Final answer:
DNA polymerase I is not suitable for long track DNA synthesis due to its lack of processivity and absence of a sliding clamp, which are crucial for continuous DNA synthesis. It mainly functions to replace RNA primers with DNA on the lagging strand during replication.
Step-by-step explanation:
The reason why DNA polymerase I is not suitable for long track DNA synthesis is not precisely listed in the options provided. However, based on our understanding of DNA replication, DNA polymerase I primarily functions to replace RNA primers with DNA and does not have the processivity of DNA polymerase III, which is the enzyme primarily responsible for synthesizing the new strand of DNA on the leading and the lagging strands. DNA polymerase I lacks a strong processivity because it does not have a sliding clamp, such as the beta clamp that holds DNA polymerase III onto the DNA strand for efficient synthesis of long DNA molecules.

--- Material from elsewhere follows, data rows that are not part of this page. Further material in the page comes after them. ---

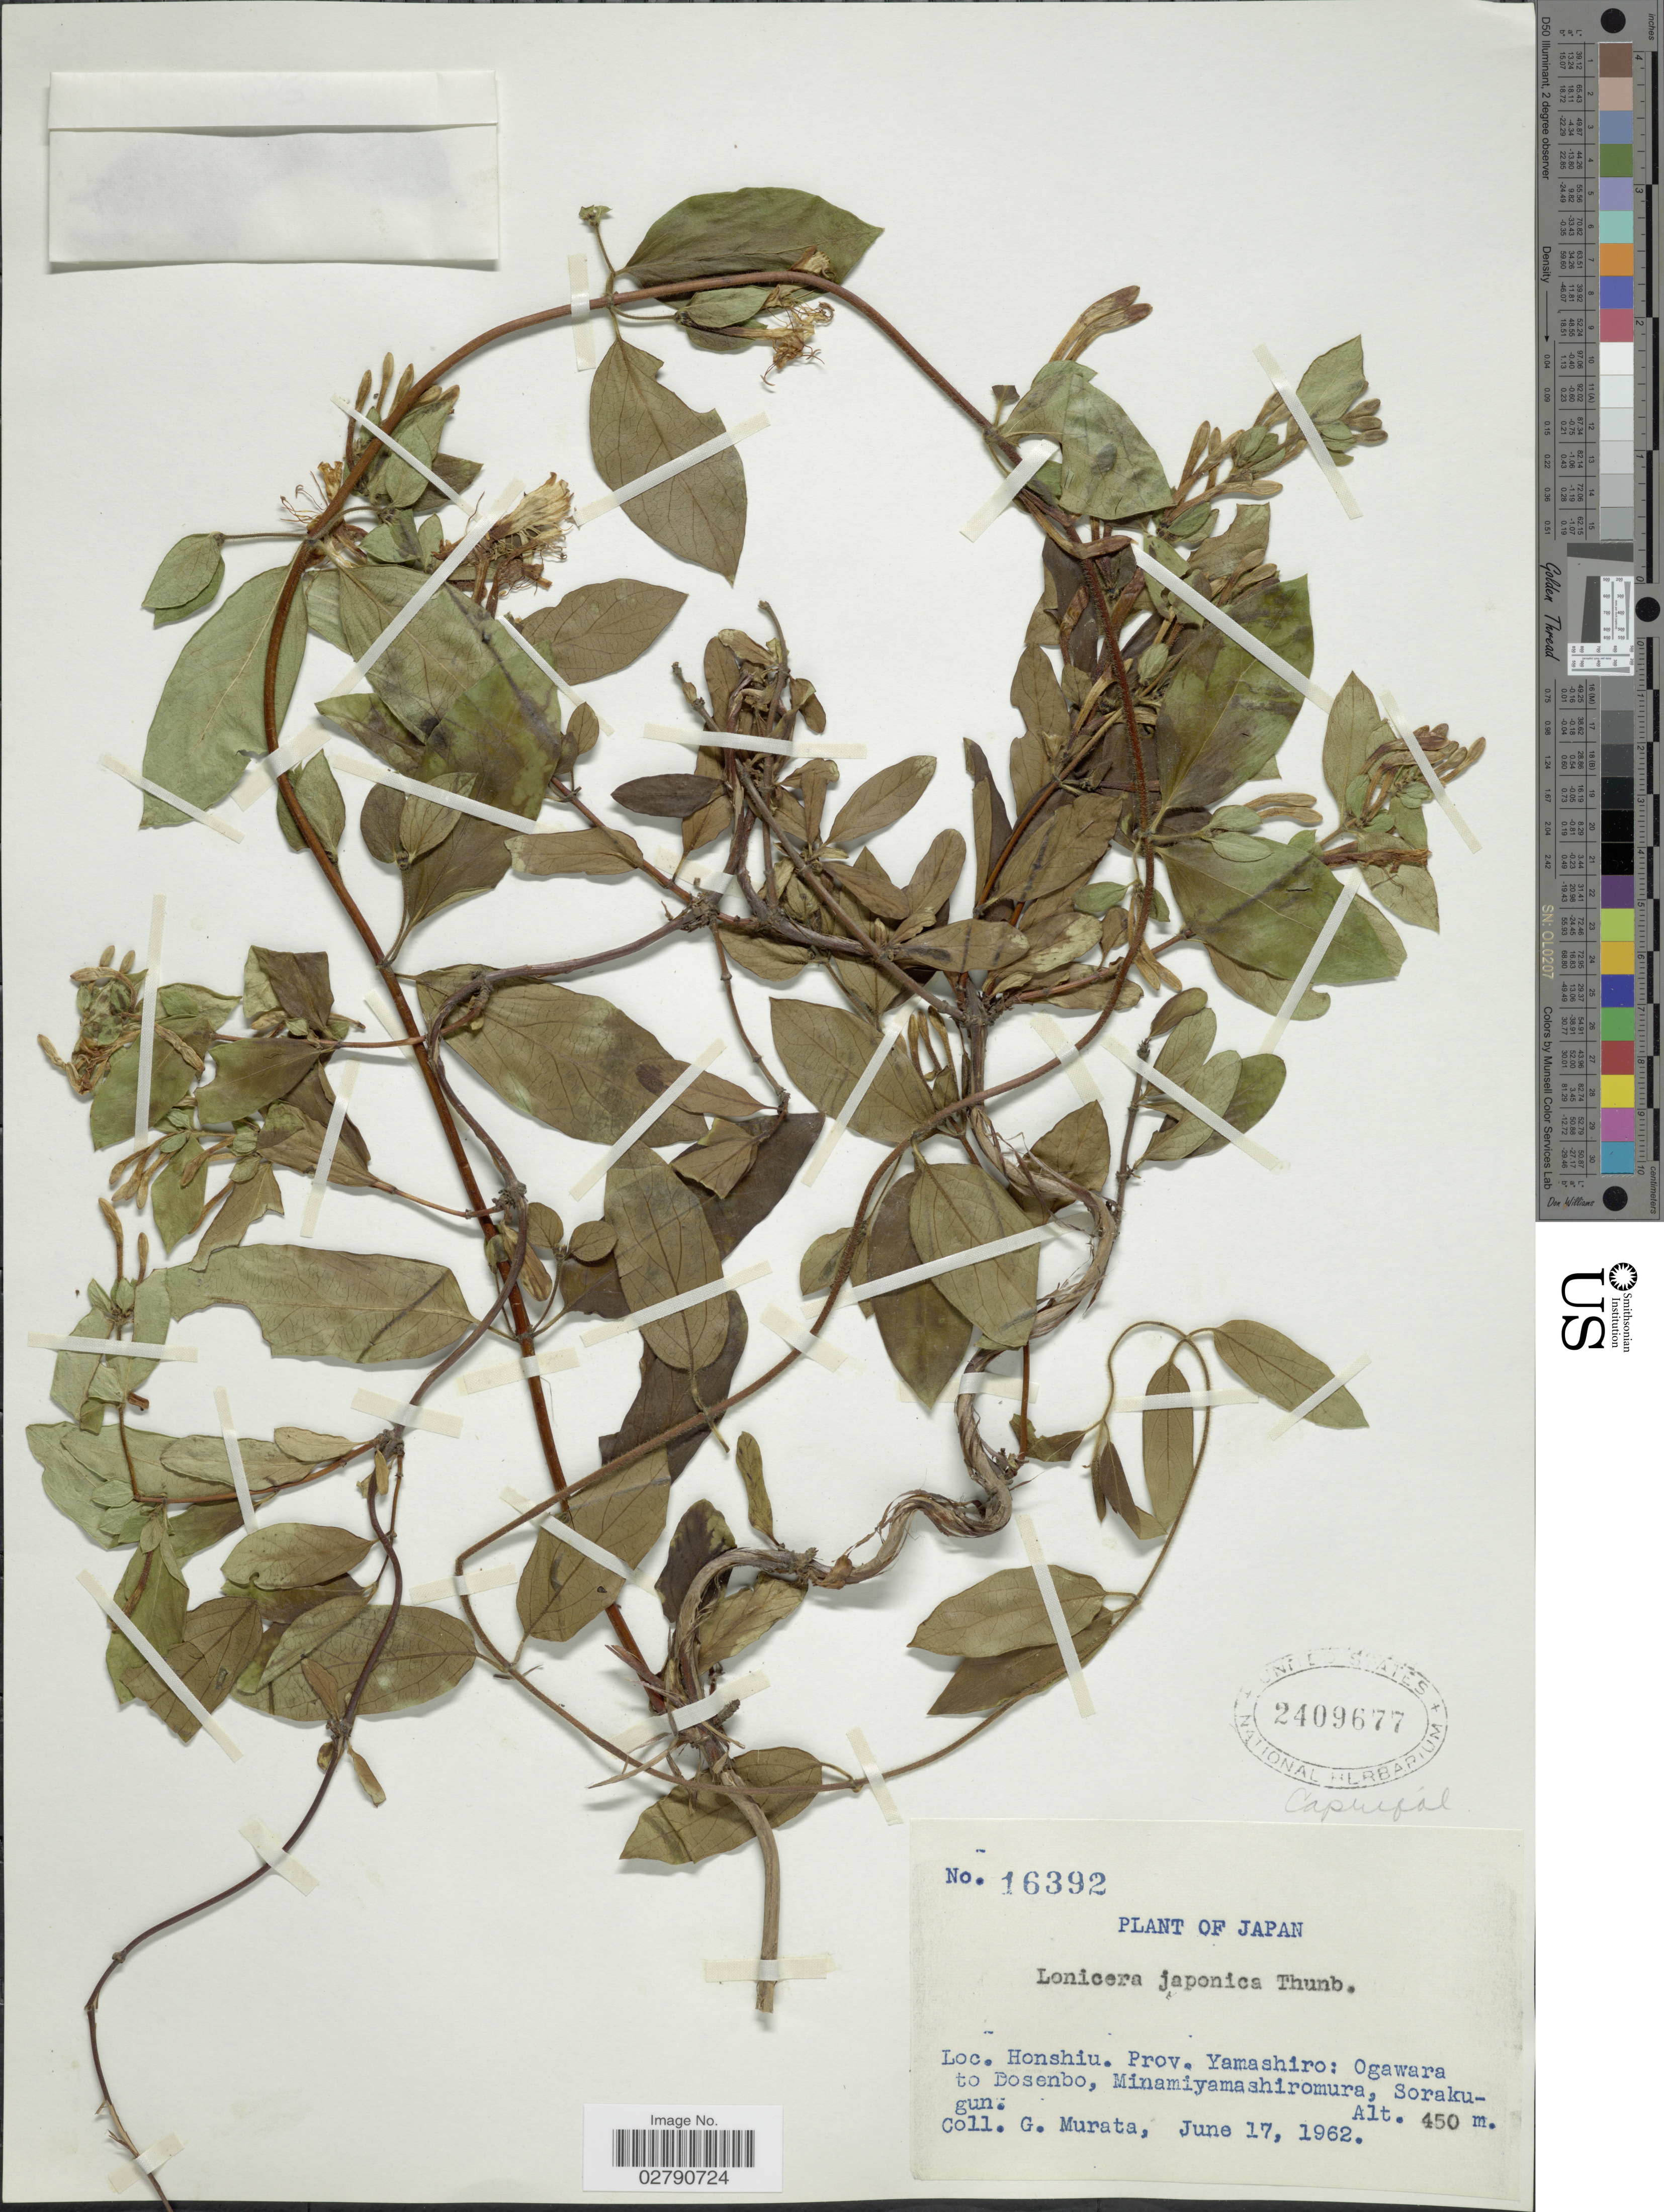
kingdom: Plantae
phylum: Tracheophyta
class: Magnoliopsida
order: Dipsacales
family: Caprifoliaceae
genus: Lonicera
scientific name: Lonicera japonica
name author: Thunb.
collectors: G. Murata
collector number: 16392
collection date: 1962-06-17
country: Japan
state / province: Kyoto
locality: Honshiu. Prov. Yamashiro: Ogawara to Dosenbo, Minamiyamashiromura, Soraku-gun.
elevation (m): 450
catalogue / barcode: US 2409677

During DNA replication, DNA polymerase III takes over most of the synthesis after RNA primers are placed. It is DNA polymerase I that comes in afterward to remove these RNA primers using its 5' to 3' exonuclease activity and fills in the resulting gaps with DNA. The sliding clamp is essential for DNA polymerases to stay attached to the DNA template for effective and continuous replication, especially on the leading strand and for the creation of Okazaki fragments on the lagging strand.
Lastly, it is the DNA ligase that seals the nicks after DNA polymerase I has done its job of primer removal and gap filling, ensuring the sugar-phosphate backbone of the DNA molecule is stable.